The number of US citizens traveling to international destinations grows
The number of passengers increased from 26 million in 2000 to more than 38 million in 2017, according to Zane Kerby, president and CEO of ASTA
The number of Americans traveling outside of North America increased from 26 million in 2000 to more than 38 million in 2017, according to Zane Kerby, president and CEO of the American Society of Travel Agents (ASTA). ) during a session on the stage of the Americas Inspiration Zone of WTM London.
Americans are spending an average of just under $ 4,000 on those international trips outside of North America, while total spending has doubled since 2000 to reach $ 145 billion annually.
"Americans are becoming more intrepid, they get on planes and they go to places outside the Western Hemisphere," Kerby said.
Kerby added that the profile of the average traveler in the United States also changed during that period, and that women are increasingly influencing travel decisions.
"In 2000, the average traveler was male, 45 years old, and planned the trip with 86 days in advance," he said. "Now, the average international traveler is female and spends 105 days planning the trip."
The millennial generation, which now amounts to 70 million, is also changing the nature of the US market.
"Millennials are the first generation that instead of going and seeing something, they want to do something," Kerby explained.
Despite this desire for more experiential vacations, the main reason for American travelers to go on vacation is to relax (64%), followed by spending time with the family (59%).
Kerby revealed that Europe's market share as a destination for Americans is declining since 2000 and now only accounts for 37.8% of trips outside North America (against 49.8%); On the other hand, both the Caribbean and Central America witnessed a growth in market share during this period.
The Caribbean was also the center of attention during a session on how destinations can "Plan, Prepare and Protect" in terms of crises like the devastating hurricanes of last year.
Dominic Fedee, Minister of Tourism of Saint Lucia, said: "Even the countries that were not directly affected suffered tremendous damage to their brands and the entire region was damaged."
The Tourism Minister of Jamaica, Edmund Bartlett, added that the region needs to improve its resilience and its ability to cope with natural disasters.
"We need to develop more capacity, that is what will really save us from annihilation, because these disruptions will continue to happen," he said.
"As economies, we depend a lot on tourism, the region is at risk."

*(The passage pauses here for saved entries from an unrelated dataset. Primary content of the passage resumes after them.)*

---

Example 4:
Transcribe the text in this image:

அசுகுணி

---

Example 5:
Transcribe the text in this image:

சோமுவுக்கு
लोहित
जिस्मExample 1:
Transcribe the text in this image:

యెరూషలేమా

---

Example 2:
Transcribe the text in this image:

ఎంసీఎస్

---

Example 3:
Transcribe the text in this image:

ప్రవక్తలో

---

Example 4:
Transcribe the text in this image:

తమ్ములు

Bartlett said that the new World Resilience and Crisis Management Center in Tourism was formed to study how countries can improve their capacity to recover from natural disasters and other major disruptions.

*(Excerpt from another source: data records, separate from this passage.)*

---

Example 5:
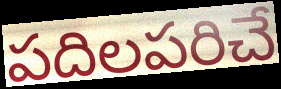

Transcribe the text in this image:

పదిలపరిచేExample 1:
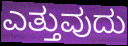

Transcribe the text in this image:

ಎತ್ತುವುದು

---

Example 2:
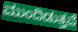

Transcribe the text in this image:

ಮುಂದಿಡುತ್ತವೆ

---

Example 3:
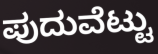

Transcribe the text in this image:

ಪುದುವೆಟ್ಟು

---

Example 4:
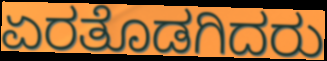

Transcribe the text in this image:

ಏರತೊಡಗಿದರು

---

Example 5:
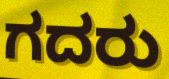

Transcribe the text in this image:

ಗದರು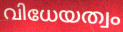
വിധേയത്വം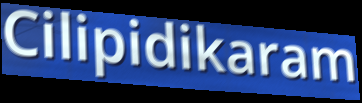
Cilipidikaram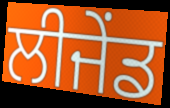
ਲੀਜੇਂਡ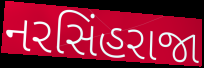
નરસિંહરાજાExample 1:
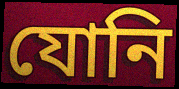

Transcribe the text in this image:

যোনি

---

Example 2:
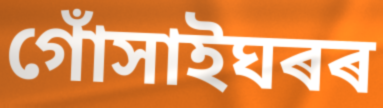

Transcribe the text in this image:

গোঁসাইঘৰৰ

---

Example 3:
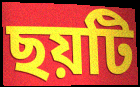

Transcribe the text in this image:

ছয়টি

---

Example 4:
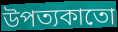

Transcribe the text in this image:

উপত্যকাতো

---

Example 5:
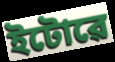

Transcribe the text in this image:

ইটোৱেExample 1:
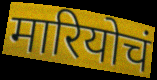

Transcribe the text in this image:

मारियोचं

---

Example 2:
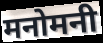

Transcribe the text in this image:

मनोमनी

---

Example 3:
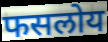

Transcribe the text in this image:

फसलोय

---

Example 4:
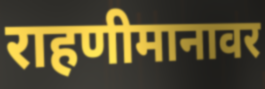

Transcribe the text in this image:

राहणीमानावर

"We will pass on best practices to the most vulnerable countries in the world," he added. "This is a great turning point in terms of helping countries raise the standards of preparedness for these mega-breaks."
Also in the Caribbean, the Antigua and Barbuda Tourism Authority presented a case study on its first conference and exclusive trip for influencers of social networks, held this year.
Colin James, CEO of the Antigua and Barbuda Tourism Authority, said: "We wanted to work with influencers that targeted different generations. It was the largest conference of influencers in the Caribbean and we hope that next year it will grow. "
"The market of influencers has no filters and adapts to what consumers are looking for".
The use of social networks and influencers for marketing was a key issue during the session on luxury travel trends, chaired by April Hutchinson, editor of ttgluxury.
Kate Warner, product and PR manager of travel agency Black Tomato, told a packed audience that storytelling and authenticity are also increasingly important.
He added: "Concentrate on people and their stories, especially on destinations. Who are our guides? What are your stories? They usually have remarkable stories and that is an excellent way to promote a certain destination. "
The panel also agreed that personalization is increasingly promoting luxury experiences, particularly in a sector where "luxury means different things to different people."